[Input data — start]

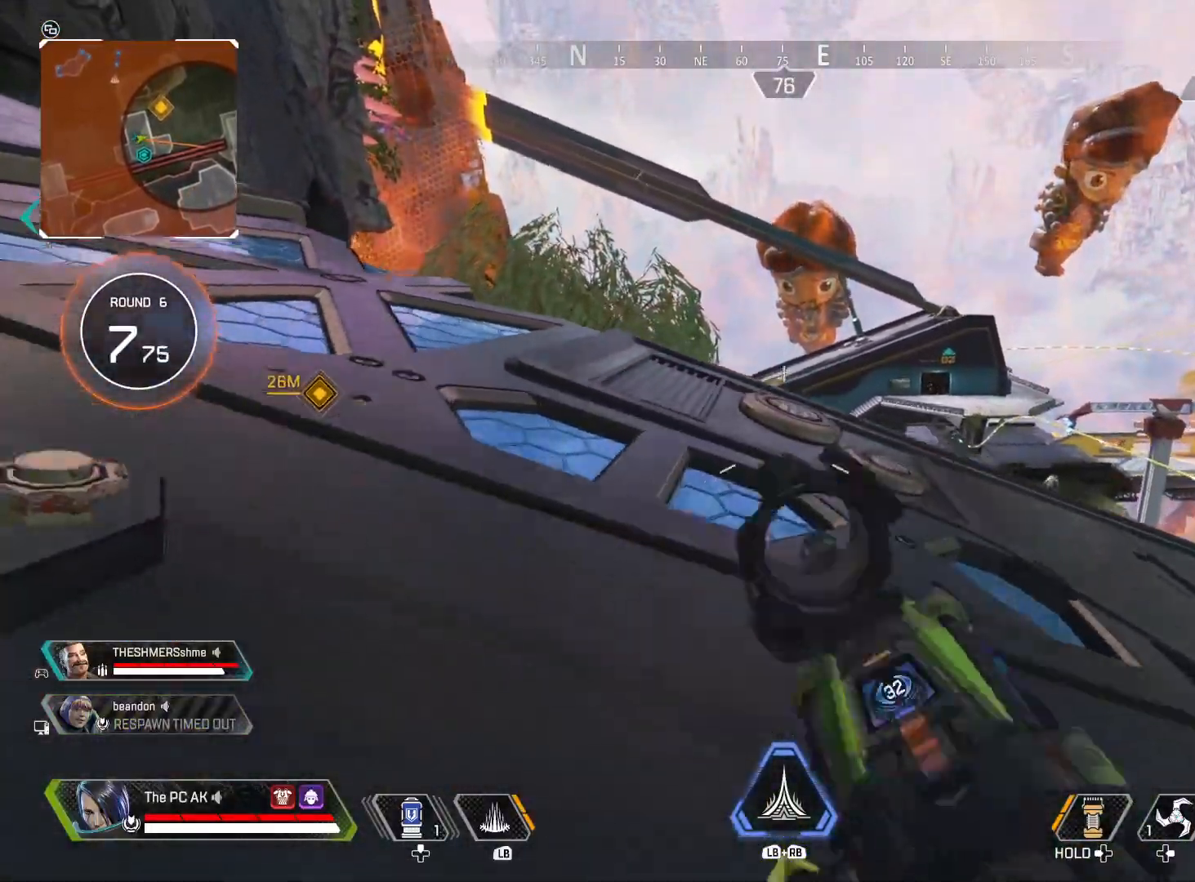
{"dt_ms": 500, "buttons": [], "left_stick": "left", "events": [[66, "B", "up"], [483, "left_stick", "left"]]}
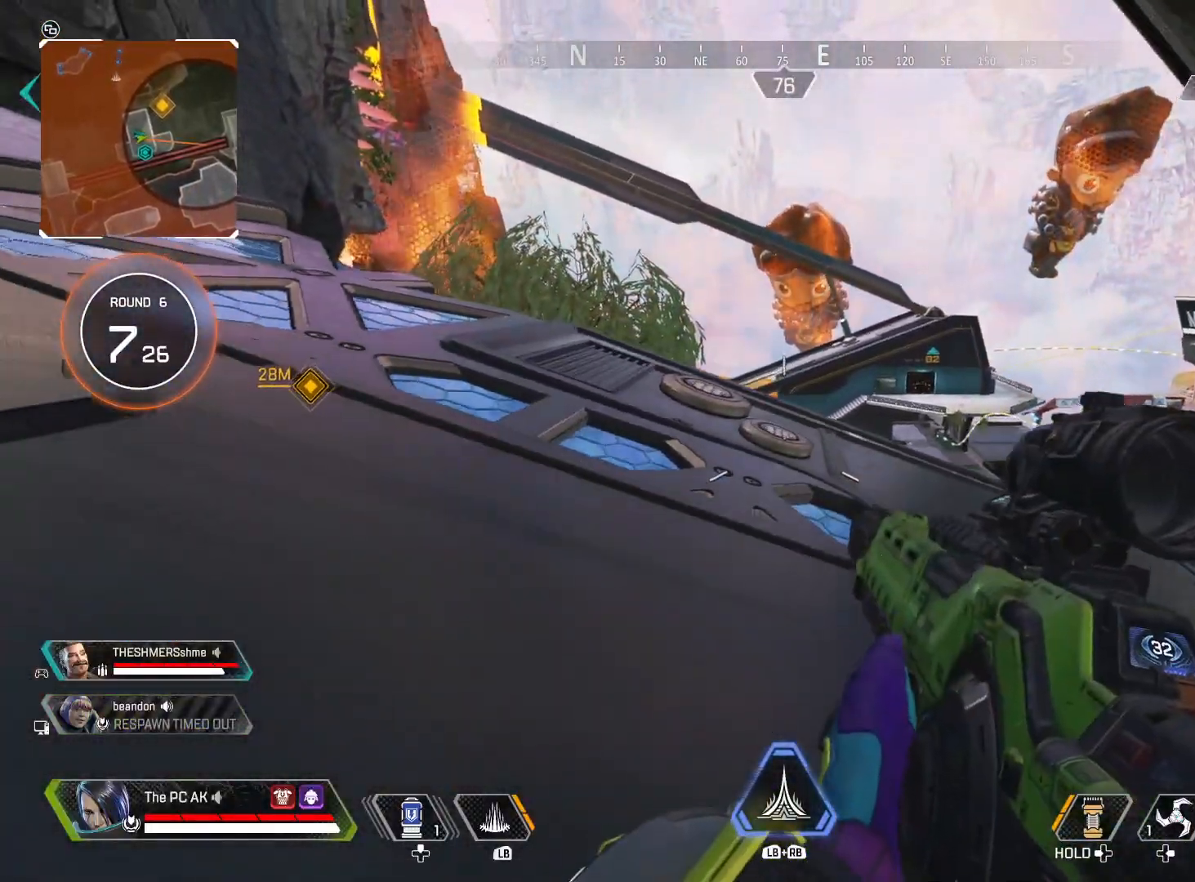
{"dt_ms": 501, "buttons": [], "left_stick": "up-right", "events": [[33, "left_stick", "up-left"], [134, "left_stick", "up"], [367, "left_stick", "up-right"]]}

[Input data — finish]
[Input data — start]

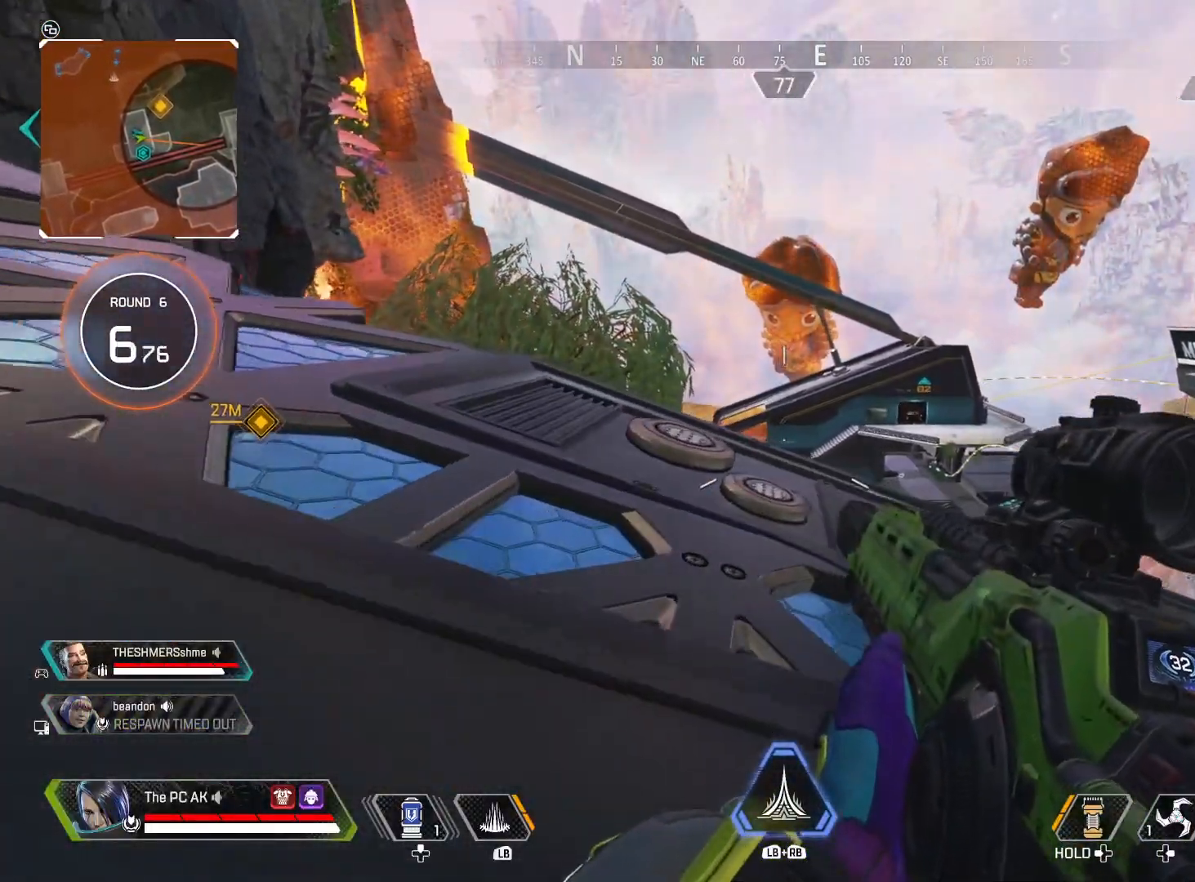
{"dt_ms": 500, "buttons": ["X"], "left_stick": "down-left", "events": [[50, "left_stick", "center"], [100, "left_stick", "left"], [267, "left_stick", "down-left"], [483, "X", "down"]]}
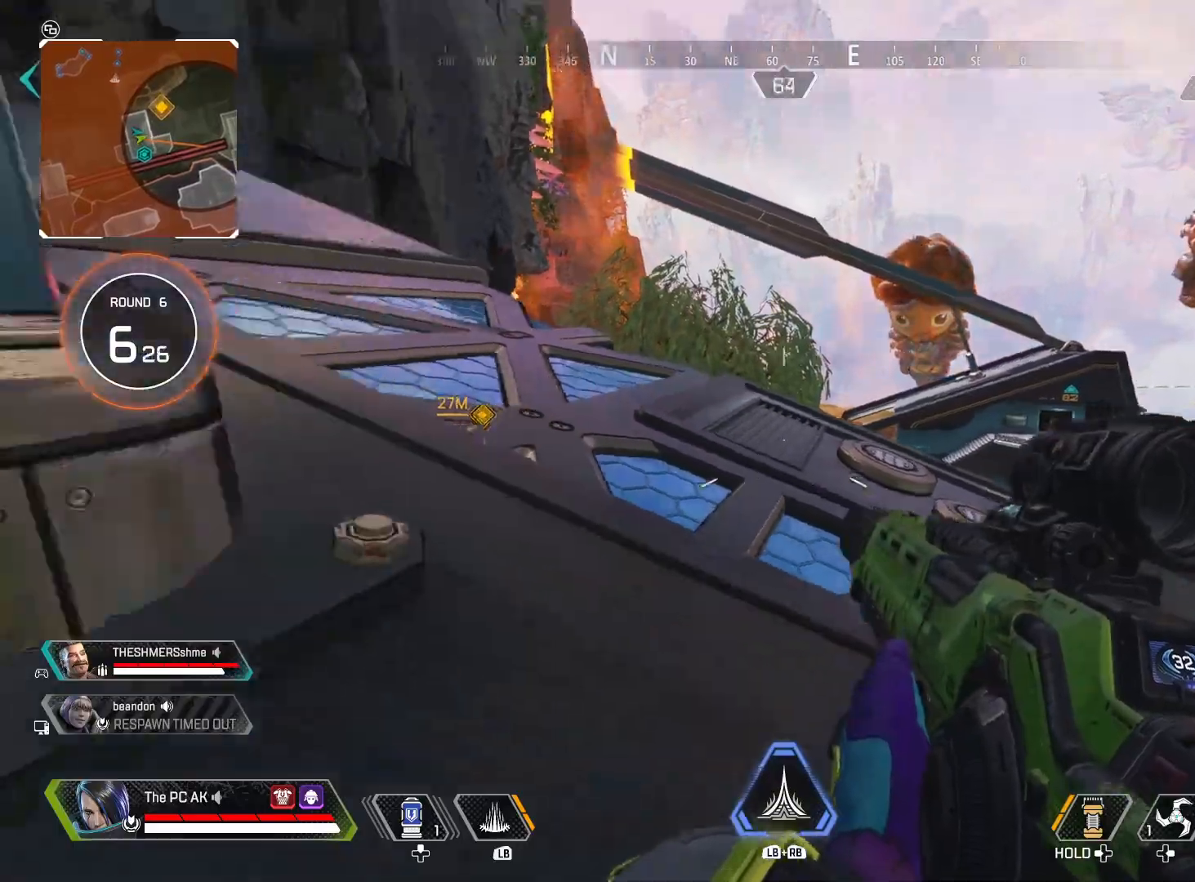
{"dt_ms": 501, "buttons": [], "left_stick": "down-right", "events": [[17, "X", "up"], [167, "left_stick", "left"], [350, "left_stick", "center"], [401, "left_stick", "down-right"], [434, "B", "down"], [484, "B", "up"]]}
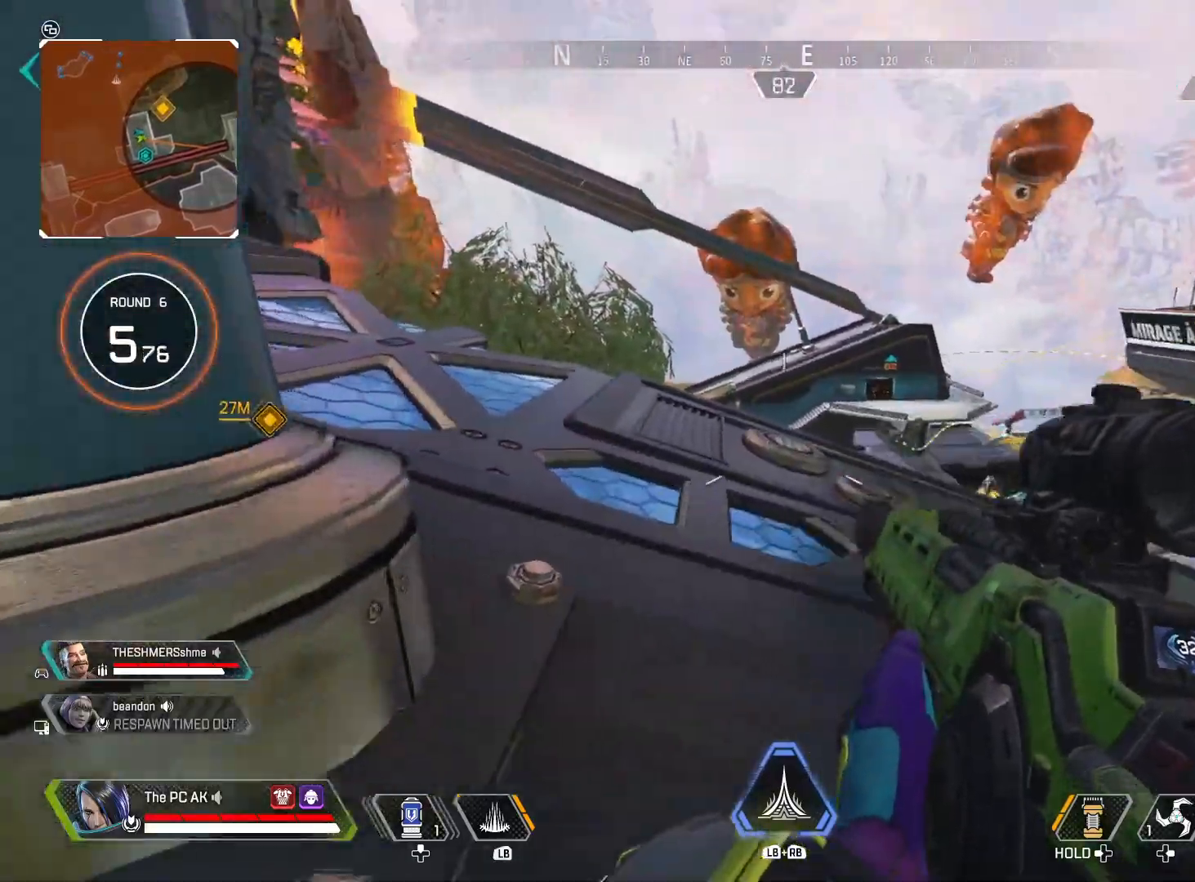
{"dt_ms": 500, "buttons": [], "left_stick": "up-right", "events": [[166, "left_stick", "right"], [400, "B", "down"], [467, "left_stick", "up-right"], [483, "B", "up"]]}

[Input data — finish]

◆ Work to be completed
Scan the listing for the word "center". Copy every line in which it appears.

◆ Solution to this problem
{"dt_ms": 500, "buttons": ["X"], "left_stick": "down-left", "events": [[50, "left_stick", "center"], [100, "left_stick", "left"], [267, "left_stick", "down-left"], [483, "X", "down"]]}
{"dt_ms": 501, "buttons": [], "left_stick": "down-right", "events": [[17, "X", "up"], [167, "left_stick", "left"], [350, "left_stick", "center"], [401, "left_stick", "down-right"], [434, "B", "down"], [484, "B", "up"]]}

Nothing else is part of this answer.